Melt the butter in the top of a double boiler. Add the sliced onions and
sauté over low heat until limp and transparent. Add milk and continue to
cook over low heat until just below scalding point. Remove from heat and
add chopped eggs, parsley, grated cheese, lemon juice, salt and pepper.
Add 1/2 cup of the hot milk mixture to the raw beaten eggs and mix well.

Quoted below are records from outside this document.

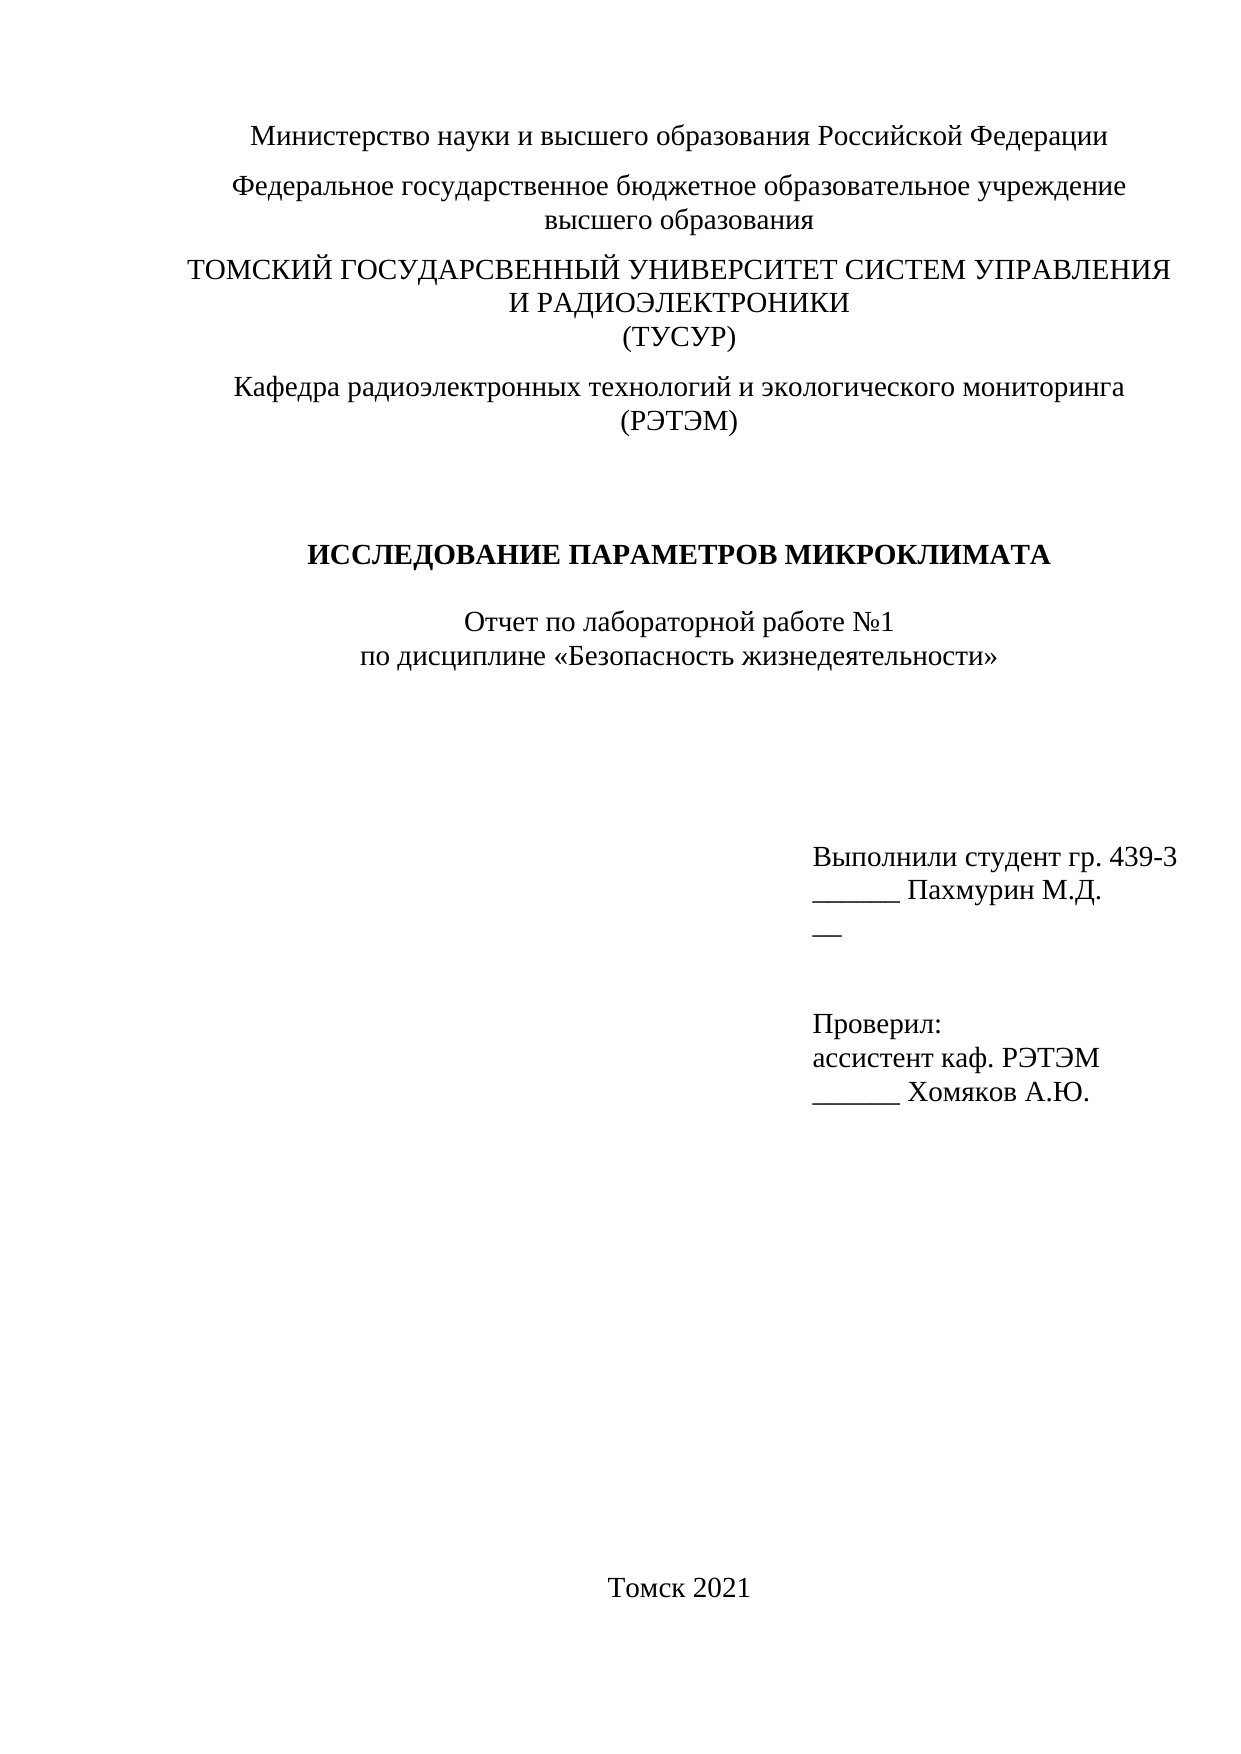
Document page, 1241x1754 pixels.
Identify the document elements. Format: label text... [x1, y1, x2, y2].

text (ТУСУР) [177, 319, 1181, 353]
text __ [177, 906, 1181, 939]
text ТОМСКИЙ ГОСУДАРСВЕННЫЙ УНИВЕРСИТЕТ СИСТЕМ УПРАВЛЕНИЯ И РАДИОЭЛЕКТРОНИКИ [177, 252, 1181, 319]
text Федеральное государственное бюджетное образовательное учреждение высшего образования [177, 168, 1181, 235]
text Министерство науки и высшего образования Российской Федерации [177, 118, 1181, 152]
text ______ Хомяков А.Ю. [177, 1074, 1181, 1107]
text ассистент каф. РЭТЭМ [177, 1040, 1181, 1074]
text Кафедра радиоэлектронных технологий и экологического мониторинга [177, 369, 1181, 403]
text Томск 2021 [177, 1570, 1181, 1603]
text Проверил: [177, 1007, 1181, 1040]
text (РЭТЭМ) [177, 403, 1181, 436]
text ______ Пахмурин М.Д. [177, 872, 1181, 906]
text Выполнили студент гр. 439-3 [177, 839, 1181, 872]
text ИССЛЕДОВАНИЕ ПАРАМЕТРОВ МИКРОКЛИМАТА [177, 537, 1181, 571]
text Отчет по лабораторной работе №1 [177, 604, 1181, 638]
text по дисциплине «Безопасность жизнедеятельности» [177, 638, 1181, 671]
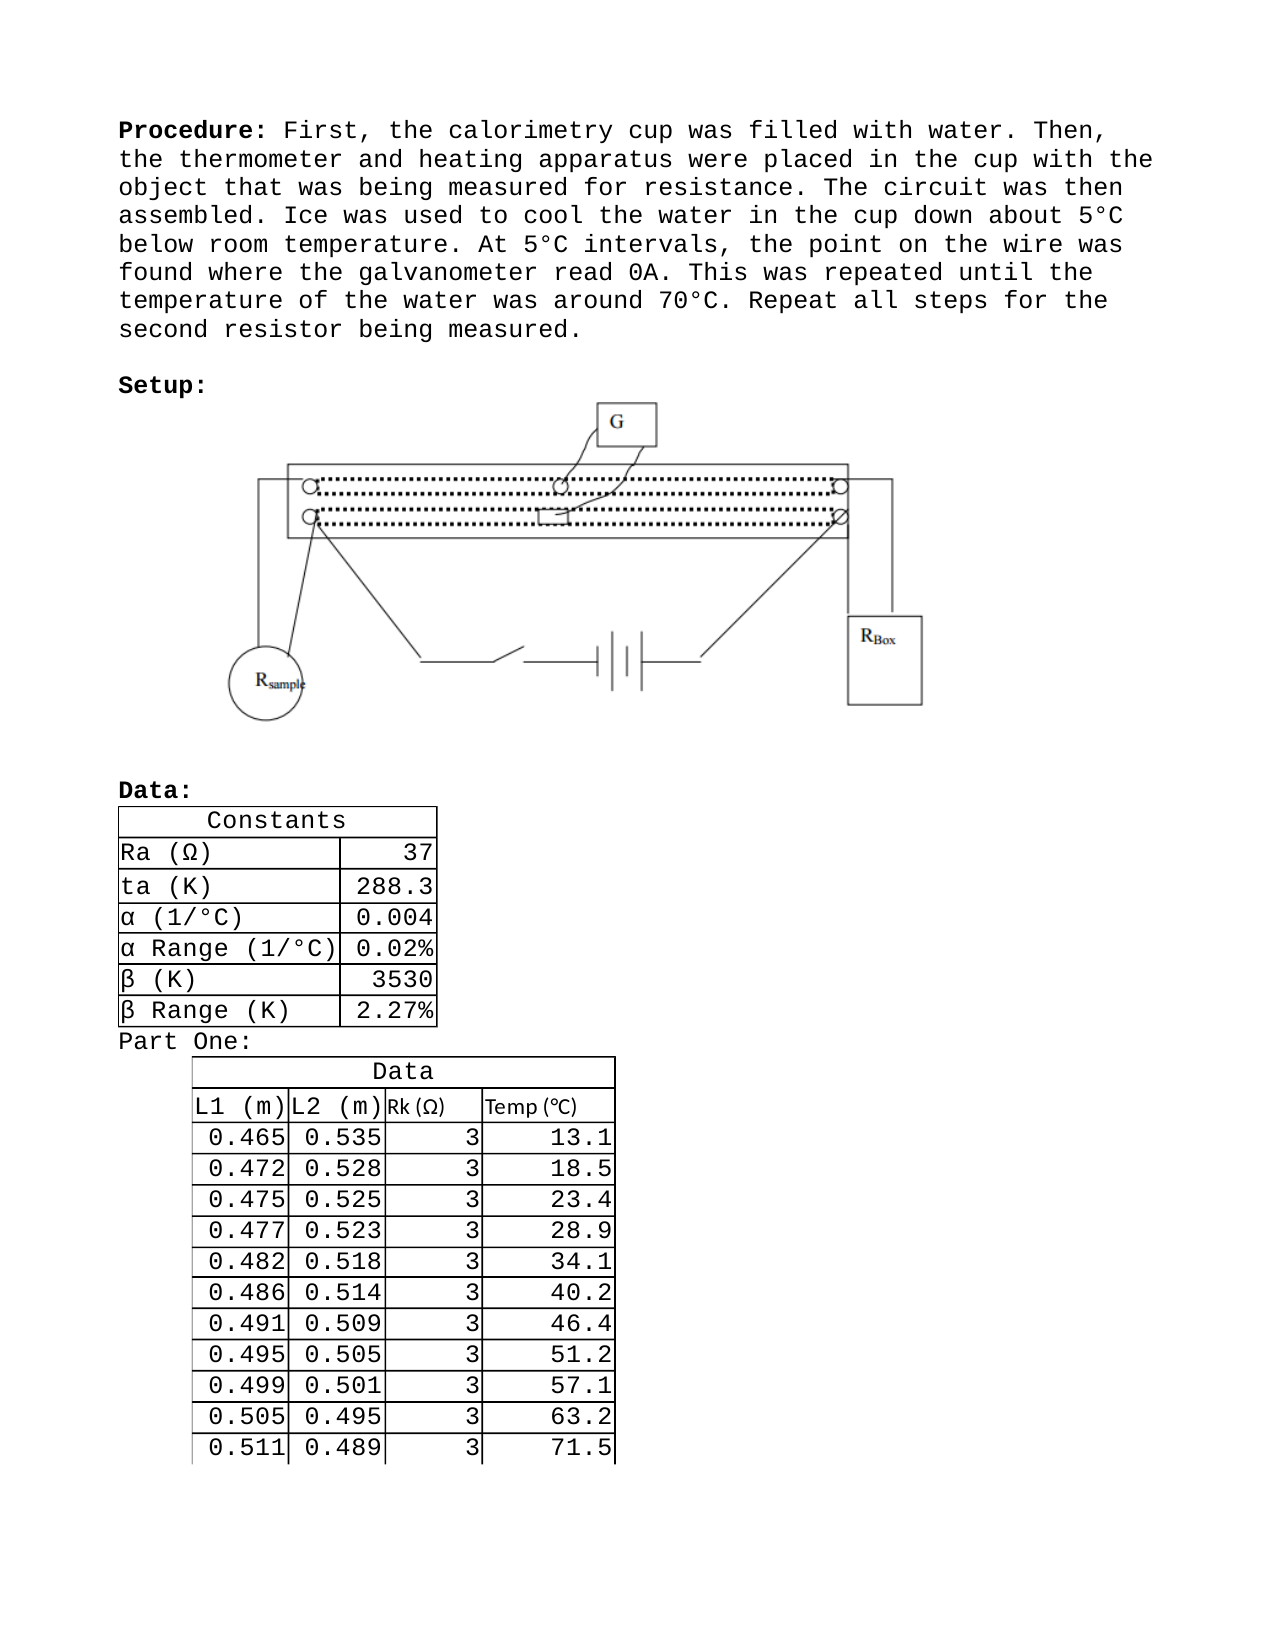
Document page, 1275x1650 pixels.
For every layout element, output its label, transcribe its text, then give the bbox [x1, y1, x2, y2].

text Procedure: First, the calorimetry cup was filled with water. Then, the thermometer and heating apparatus were placed in the cup with the object that was being measured for resistance. The circuit was then assembled. Ice was used to cool the water in the cup down about 5°C below room temperature. At 5°C intervals, the point on the wire was found where the galvanometer read 0A. This was repeated until the temperature of the water was around 70°C. Repeat all steps for the second resistor being measured. [118, 118, 1157, 345]
text Setup: [118, 373, 1157, 401]
picture [192, 401, 987, 750]
text Data: [118, 778, 1157, 806]
text Part One: [118, 1028, 1157, 1057]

Add the beaten egg mixture to the chopped eggs mixture. Place pot back
over the slowly boiling water and cook, stirring constantly, until mixture
has thickened. Turn off the heat, cover and set aside while you prepare
Dip the tomato slices in the flour and sauté in the oil until they are a
golden brown. Do not overcook. Place two browned, hot tomato slices on
a slice of toast, then top with the egg mixture. Serve at once. Serves 4.
Emu Custard Dessert
1 large emu egg (or 12 chicken eggs)
1 1/2 cups sugar
5 cups milk
1 teaspoon vanilla
Preheat oven to 350. Blend all ingredients. Pour into 8" x 13" glass baking dish.
Bake in preheated oven for 60 minutes or until knife inserted into center comes
out clean. Remove and cool. Refrigerate. Cut into 3" squares and serve.